WHAT IS NEEDED: Beginning with the first line below, output every record verbatim and leave out the images.

(Photos with calibration data)
★ ★ ★ ★ ★
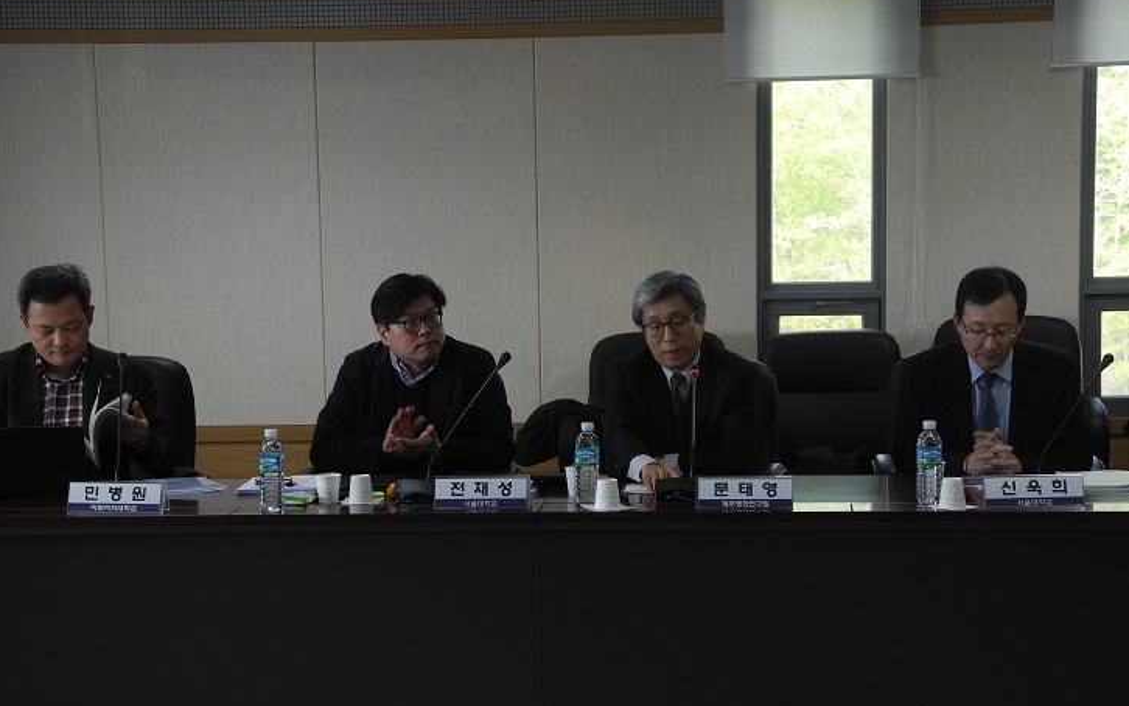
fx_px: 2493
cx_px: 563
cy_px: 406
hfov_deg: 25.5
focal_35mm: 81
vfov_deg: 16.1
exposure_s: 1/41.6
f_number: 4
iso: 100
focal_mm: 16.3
★ ★ ★ ★ ★
RESPONSE:
fx_px: 2493
cx_px: 563
cy_px: 406
hfov_deg: 25.5
focal_35mm: 81
vfov_deg: 16.1
exposure_s: 1/41.6
f_number: 4
iso: 100
focal_mm: 16.3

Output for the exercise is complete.